Bend real estate group sues over Oregon ‘love letter’ ban
Federal lawsuit contends the Legislature violated First Amendment rights while trying to stop racial segregation
Stock image of a family unloading a moving truck. (Getty Images)
The Oregon Legislature violated free speech rights when banned Realtors from passing so-called “love letters” from potential homebuyers to sellers, a federal lawsuit filed by a Bend real estate group contends.
The suit, filed in the U.S. District Court in Portland late last week, asks the court to block the new law from taking effect in January. It passed with broad bipartisan support in the state House, while most Republicans in the Senate opposed it.
Rep. Mark Meek, the Gladstone Democrat who sponsored the measure, and other supporters described it as a way to avoid perpetuating racial segregation. In hot housing markets like Portland and Bend, potential homebuyers can sometimes gain an advantage over competing bidders by crafting heartfelt letters to sellers explaining why they want the home.
But Meek, who owns a Portland real estate firm, sees those letters creating the risk that sellers will discriminate against buyers. He said he recently had a client accept an offer from a buyer who submitted a love letter and family photo, despite higher offers, because his client liked the idea of the buyers’ children going to the school down the road.
“While this practice may seem like a harmless way to get an advantage in a competitive market, it actually perpetuates systemic issues of bias in real estate transactions and creates fair housing risk for real estate professionals,” he told a state Senate committee in May. “It too often results in sellers making decisions based on the perception of who will ‘fit in’ to their neighborhood better.”
The federal Fair Housing Act prohibits refusing to rent or sell based on protected characteristics including race, sex, religion and family status. Neither Meek nor the National Association of Realtors are aware of any complaints under the Fair Housing Act caused by love letters, according to the complaint.
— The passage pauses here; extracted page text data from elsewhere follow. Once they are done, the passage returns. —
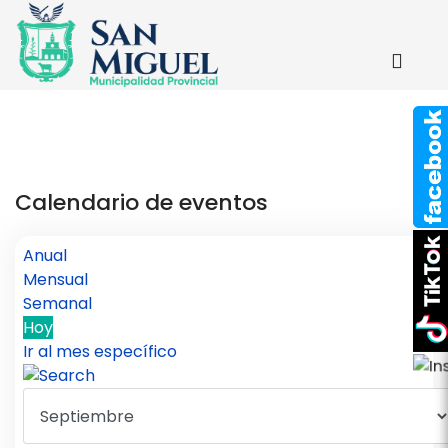
Calendario de eventos
Anual
Mensual
Semanal
Hoy
Ir al mes específico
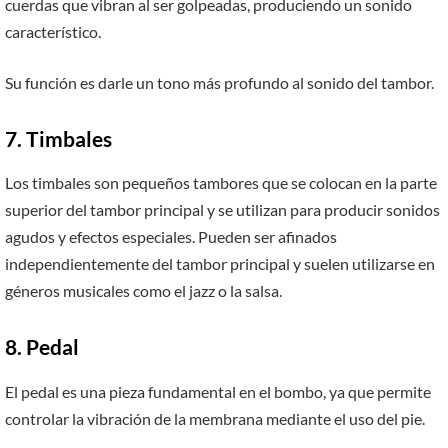
cuerdas que vibran al ser golpeadas, produciendo un sonido
característico.
Su función es darle un tono más profundo al sonido del tambor.
7. Timbales
Los timbales son pequeños tambores que se colocan en la parte
superior del tambor principal y se utilizan para producir sonidos
agudos y efectos especiales. Pueden ser afinados
independientemente del tambor principal y suelen utilizarse en
géneros musicales como el jazz o la salsa.
8. Pedal
El pedal es una pieza fundamental en el bombo, ya que permite
controlar la vibración de la membrana mediante el uso del pie.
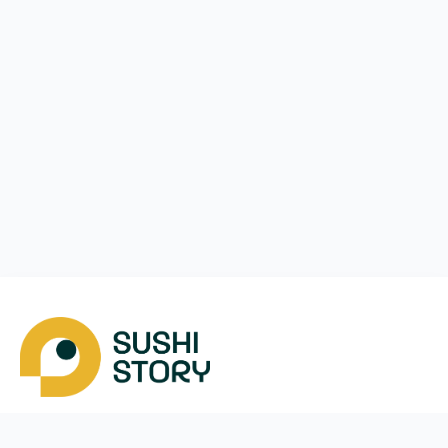
Скачать
Мы в соцсетях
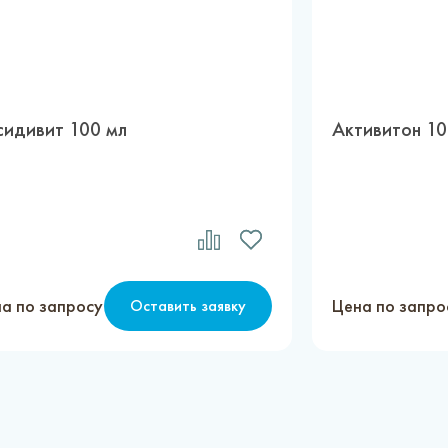
сидивит 100 мл
Активитон 10
а по запросу
Цена по запро
Оставить заявку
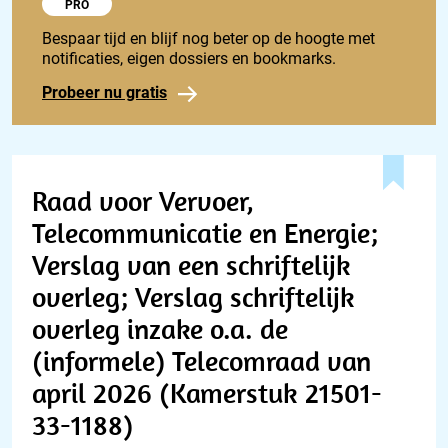
Probeer 1848 Pro
PRO
Bespaar tijd en blijf nog beter op de hoogte met
notificaties, eigen dossiers en bookmarks.
Probeer nu gratis
Raad voor Vervoer,
Telecommunicatie en Energie;
Verslag van een schriftelijk
overleg; Verslag schriftelijk
overleg inzake o.a. de
(informele) Telecomraad van
april 2026 (Kamerstuk 21501-
33-1188)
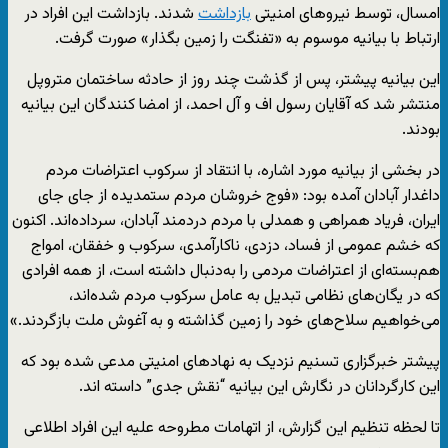
امسال، توسط نیروهای امنیتی
بازداشت
شدند. بازداشت این افراد در
ارتباط با بیانیه موسوم به «تفنگت را زمین بگذار» صورت گرفت.
این بیانیه پیشتر، پس از گذشت چند روز از حادثه ساختمان متروپل
منتشر شد که آقایان رسول اف و آل احمد، از امضا کنندگان این بیانیه
بودند.
در بخشی از بیانیه مورد اشاره، با انتقاد از سرکوب اعتراضات مردم
داغدار آبادان آمده بود: «فوج خروشان مردم ستمدیده از جای جای
ایران، فریاد همراهی و همدلی با مردم دردمند آبادان، سرداده‌اند. اکنون
که خشم عمومی از فساد، دزدی، ناکارآمدی، سرکوب و خفقان، امواج
هم‌بسته‌ای از اعتراضات مردمی را به‌دنبال داشته است، از همه افرادی
که در یگان‌های نظامی تبدیل به عامل سرکوب مردم شده‌اند،
می‌خواهیم سلاح‌های خود را زمین گذاشته و به آغوش ملت بازگردند.»
پیشتر خبرگزاری تسنیم نزدیک به نهادهای امنیتی مدعی شده بود که
این کارگردانان در نگارش این بیانیه “نقش جدی” داسته اند.
تا لحظه تنظیم این گزارش، از اتهامات مطروحه علیه این افراد اطلاعی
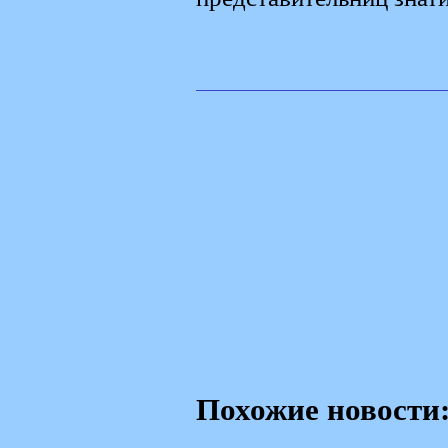
Похожие новости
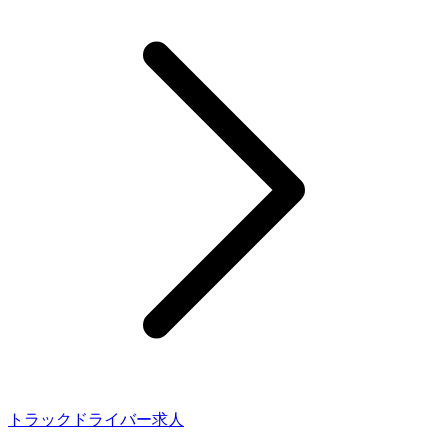
トラックドライバー求人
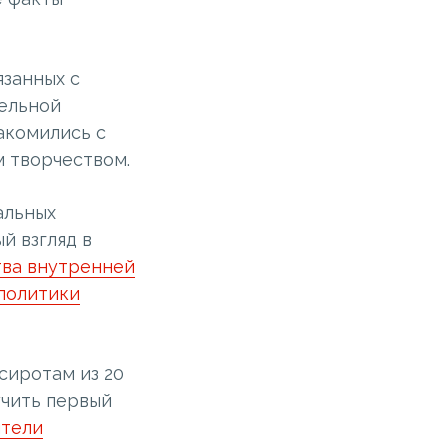
язанных с
тельной
акомились с
м творчеством.
альных
й взгляд в
ва внутренней
политики
сиротам из 20
учить первый
тели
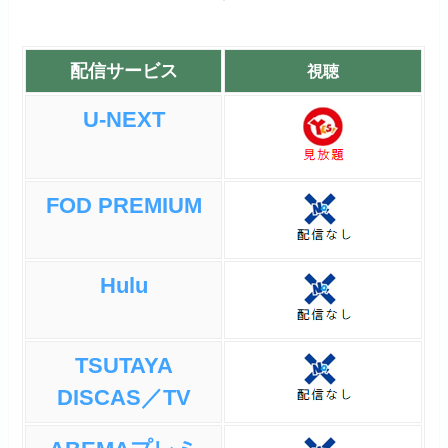
配信サービス
視聴
U-NEXT
FOD PREMIUM
Hulu
TSUTAYA
DISCAS／TV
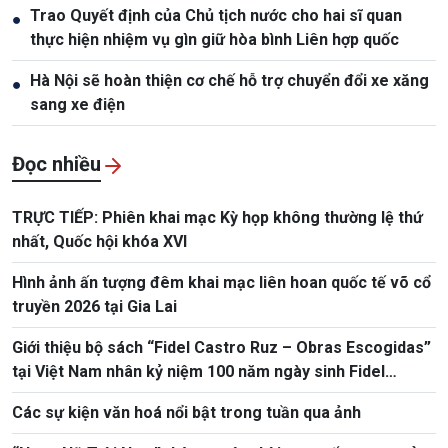
Trao Quyết định của Chủ tịch nước cho hai sĩ quan
●
thực hiện nhiệm vụ gìn giữ hòa bình Liên hợp quốc
Hà Nội sẽ hoàn thiện cơ chế hỗ trợ chuyển đổi xe xăng
●
sang xe điện
Đọc nhiều
TRỰC TIẾP: Phiên khai mạc Kỳ họp không thường lệ thứ
nhất, Quốc hội khóa XVI
Hình ảnh ấn tượng đêm khai mạc liên hoan quốc tế võ cổ
truyền 2026 tại Gia Lai
Giới thiệu bộ sách “Fidel Castro Ruz – Obras Escogidas”
tại Việt Nam nhân kỷ niệm 100 năm ngày sinh Fidel
Castro
Các sự kiện văn hoá nổi bật trong tuần qua ảnh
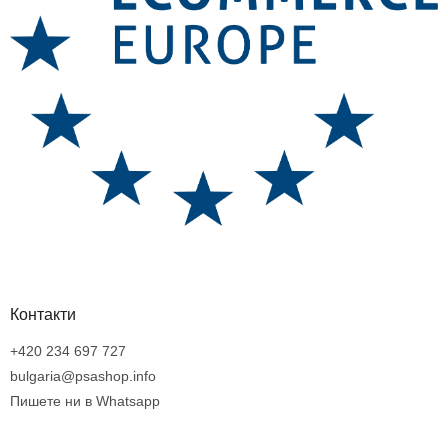
Контакти
+420 234 697 727
bulgaria@psashop.info
Пишете ни в Whatsapp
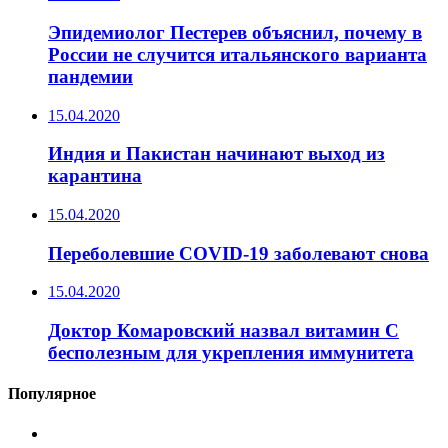
Эпидемиолог Пестерев объяснил, почему в
России не случится итальянского варианта
пандемии
15.04.2020
Индия и Пакистан начинают выход из
карантина
15.04.2020
Переболевшие COVID-19 заболевают снова
15.04.2020
Доктор Комаровский назвал витамин C
бесполезным для укрепления иммунитета
Популярное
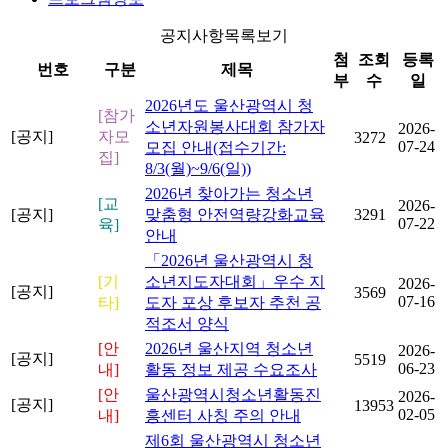
공지사항목록보기
첨
조회
등록
번호
구분
제목
부
수
일
2026년도 울산광역시 청
[참가
소년자원봉사대회 참가자
2026-
[공지]
자모
3272
07-24
모집 안내(접수기간:
집]
8/3(월)~9/6(일))
2026년 찾아가는 청소년
[교
2026-
[공지]
맞춤형 안전역량강화교육
3291
07-22
육]
안내
「2026년 울산광역시 청
[기
소년지도자대회」우수 지
2026-
[공지]
3569
07-16
타]
도자 포상 후보자 추천 공
적조서 양식
[안
2026년 울산지역 청소년
2026-
[공지]
5519
06-23
내]
활동 정보 제공 수요조사
[안
울산광역시청소년활동진
2026-
[공지]
13953
02-05
내]
흥센터 사칭 주의 안내
제6회 울산광역시 청소년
In its lawsuit filed against Oregon Real Estate Commissioner Steve Strode and Attorney General Ellen Rosenblum, Bend-based Total Real Estate Group argues that the ban violates First Amendment rights and will in fact make it harder to police potential housing discrimination. The law doesn’t prohibit buyers from contacting sellers directly to send love letters, nor does it have any way to prevent buyers, sellers or their brokers from talking on the phone.
Real estate agents must take courses on housing discrimination laws every two years to keep their licenses current, and the lawsuit argues that brokers are thus able to advise clients to remove any information from their letters that could “raise the specter of discrimination.”
The lawsuit notes that sellers often have an emotional connection to the homes they put on the market, and letters from buyers can reassure them that the home will still be cared for after they move and won’t be bought by a distant investment company. Love letters can also serve as a reassurance that a buyer is serious about closing a deal, according to the complaint.
“This is not simply speech about buying a widget or article of clothing from Walmart,” the complaint said. “The home has long held a special place in our culture and our law.”
Oregon is so far the only state to bar Realtors from passing love letters from buyers to sellers.
Last October, the National Association of Realtors advised its members to refrain from helping clients draft or deliver love letters to protect themselves from potential liability under housing laws.
A spokeswoman for the Oregon Real Estate Commission said the department had no comment on pending litigation. The Oregon Attorney General’s office did not respond Wednesday to inquiries.